*** AVAILABLE RECORDS ***

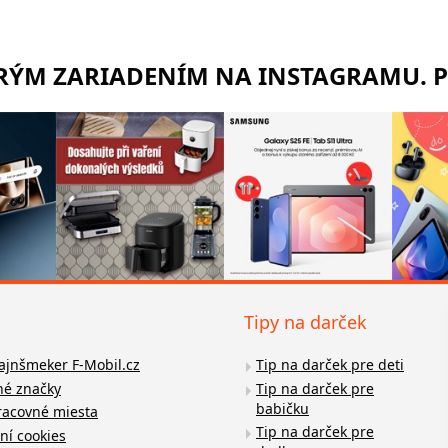
TRÝM ZARIADENÍM NA INSTAGRAMU. 
Tipy na darček
fajnšmeker F-Mobil.cz
Tip na darček pre deti
é značky
Tip na darček pre
babičku
racovné miesta
Tip na darček pre
ní cookies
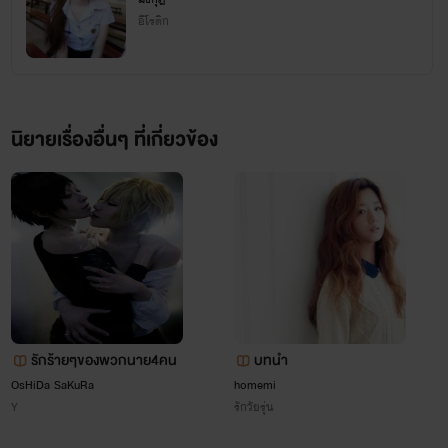
ว่าเขานั้นมันเทวดา ส่วนฉันมันก็คือก้อนขี้หมาดีๆนี่เอง ก็จริง
อีโรติก
อย่างที่เรนเดียร์พูด ฉันแทบไม่มีอะไรดีเลยด้วยซ้ำ ฉันวิ่งขึ้นไปบน
ห้องก่อนจะรีบเก็บกระเป๋า แต่ยังไม่ทันที่จะได้ออกไปเพื่อนสาว
ของคุณดันเห็นสะก่อน
นิยายเรื่องอื่นๆ ที่เกี่ยวข้อง
นิว"ยัย(ชื่อคุณ)เกิดอะไรขึ้น ทำไมเเกถึงร้องไห้!!"เสียงเเหม
ปรี๊ดเดินเข้ามากอดเเขนฉัน
ทราย"ฮึก!! นิว~พี่เรนเขาไม่รับรักฉัน ฮื้ออออออออออออ
รักร้ายๆของพวกนาย4คน
บทนำ
"ฉันโผ่เข้ากอดแทยอนเเน่น
OsHiDa SaKuRa
homemi
Y
รักวัยรุ่น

*** End of AVAILABLE RECORDS ***

Give the number of lines in the records that contain the string "darček", with no other output.

SOLUTION FOR THIS TASK: 4